Technik mit diversen Hindernissen
Was die Grafik betrifft, kann man kaum glauben, dass ein Studio wie Crytek hinter Warface steckt. Vor über zehn Jahren schrieb das Studio mit dem Shooter Crysis gewissermaßen Geschichte. Das hier ist quasi nicht mehr als ein Schatten der Detailverliebtheit von einst. Krümelige Details, matschige Texturen und eine quasi nicht existente Kantenglättung. Klar handelt es sich hier um ein kostenloses Spiel, aber sogar Crysis aus dem Jahre 2007 sah besser aus als die Konsolenversionen. Dazu kommen teilweise hölzerne Charakteranimationen oder Charaktermodelle, welche erst viel zu spät geladen werden. So laufen viele Soldaten die ersten Sekunden der Partie oft kopflos über die Map.
Zumindest die Soundkulisse stimmt. Dank immersiver Soundeffekte fühlt man sich als Spieler direkt am Schlachtfeld, während sich der Soundtrack dezent im Hintergrund hält. Die deutschen Sprecher sind durchweg solide, für das optimale Special Forces-Feeling sollte man aber auf die englische Synchronisation wechseln. In puncto Steuerung erwarten euch ganz klassisch diverse vordefinierte Contrroller-Layouts. Hier sollte für jeden Geschmack das Richtige dabei sein. Sogar die Empfindlichkeit der Analogsticks lässt sich relativ fein justieren sowie die Vibrationsfunktion für alle Kompetitiv-Spieler deaktivieren.

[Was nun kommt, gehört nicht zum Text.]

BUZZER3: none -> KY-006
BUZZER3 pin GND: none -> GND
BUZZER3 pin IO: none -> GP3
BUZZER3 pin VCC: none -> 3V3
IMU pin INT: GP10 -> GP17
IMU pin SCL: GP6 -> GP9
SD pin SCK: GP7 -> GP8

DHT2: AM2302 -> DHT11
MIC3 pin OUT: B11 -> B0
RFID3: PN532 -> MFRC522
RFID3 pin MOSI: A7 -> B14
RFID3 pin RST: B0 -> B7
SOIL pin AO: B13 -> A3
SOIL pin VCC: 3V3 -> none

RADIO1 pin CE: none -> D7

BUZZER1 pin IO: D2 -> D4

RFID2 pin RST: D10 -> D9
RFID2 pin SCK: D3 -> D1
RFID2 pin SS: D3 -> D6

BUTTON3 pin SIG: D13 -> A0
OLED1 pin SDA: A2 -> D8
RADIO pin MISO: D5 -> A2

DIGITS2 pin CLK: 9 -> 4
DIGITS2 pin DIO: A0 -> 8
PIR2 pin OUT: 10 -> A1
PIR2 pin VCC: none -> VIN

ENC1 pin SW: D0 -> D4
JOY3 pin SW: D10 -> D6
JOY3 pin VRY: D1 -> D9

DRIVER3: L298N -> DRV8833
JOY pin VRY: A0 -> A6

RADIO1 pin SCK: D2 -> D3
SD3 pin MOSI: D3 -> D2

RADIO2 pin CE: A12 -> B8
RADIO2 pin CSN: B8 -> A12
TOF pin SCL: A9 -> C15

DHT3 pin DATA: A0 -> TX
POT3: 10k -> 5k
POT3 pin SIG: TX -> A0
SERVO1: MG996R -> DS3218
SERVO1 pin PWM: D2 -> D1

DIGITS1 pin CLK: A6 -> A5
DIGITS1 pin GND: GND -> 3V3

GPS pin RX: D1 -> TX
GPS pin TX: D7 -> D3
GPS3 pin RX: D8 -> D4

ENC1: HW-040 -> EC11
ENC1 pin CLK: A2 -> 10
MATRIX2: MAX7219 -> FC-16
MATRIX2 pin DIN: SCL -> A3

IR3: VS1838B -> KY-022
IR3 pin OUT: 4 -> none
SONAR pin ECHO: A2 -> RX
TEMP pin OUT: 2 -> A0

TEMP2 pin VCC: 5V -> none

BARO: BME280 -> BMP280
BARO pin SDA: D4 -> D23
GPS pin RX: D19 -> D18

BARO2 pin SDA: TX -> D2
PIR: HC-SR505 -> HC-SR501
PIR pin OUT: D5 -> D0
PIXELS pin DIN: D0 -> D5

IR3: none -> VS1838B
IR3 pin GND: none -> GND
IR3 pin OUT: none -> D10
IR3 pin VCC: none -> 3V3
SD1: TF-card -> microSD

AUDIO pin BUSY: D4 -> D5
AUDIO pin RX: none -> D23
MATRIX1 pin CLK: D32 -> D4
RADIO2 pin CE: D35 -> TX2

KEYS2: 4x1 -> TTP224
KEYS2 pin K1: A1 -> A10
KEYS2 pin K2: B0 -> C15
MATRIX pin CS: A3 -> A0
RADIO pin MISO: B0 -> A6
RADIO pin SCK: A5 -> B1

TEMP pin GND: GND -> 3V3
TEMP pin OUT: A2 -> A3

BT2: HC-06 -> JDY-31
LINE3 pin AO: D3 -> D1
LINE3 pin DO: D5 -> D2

Da es sich bei Warface um einen Online Shooter handelt, sind potente Server das A und O für ein gelungenes Spielerlebnis. Zu Spielabstürzen kam es während unseres Tests sehr selten, hin und wieder wurden wir auch vom Server gekickt und mussten uns neu einloggen. Insgesamt hielten sich diese Fehler aber in einem akzeptablen Rahmen. Ganz im Gegensatz zu den zahlreichen Performance-Problemen. So bricht die Framerate oft merklich ein, wenn einmal mehr auf dem Monitor los ist. Dazu kommen teils schwerwiegende Latenzprobleme, die sich auf die Treffererkennung niederschlagen. Getroffene Feinde gehen oftmals mit einer sichtlichen Verzögerung nach einem Treffer zu Boden. Somit pumpt man seinem Widersacher gerne eine Feuersalve zu viel in den Lieb, um auf Nummer sicher zu gehen. Hoffentlich bessern die Entwickler hier in absehbarer Zeit mittels Updates nach.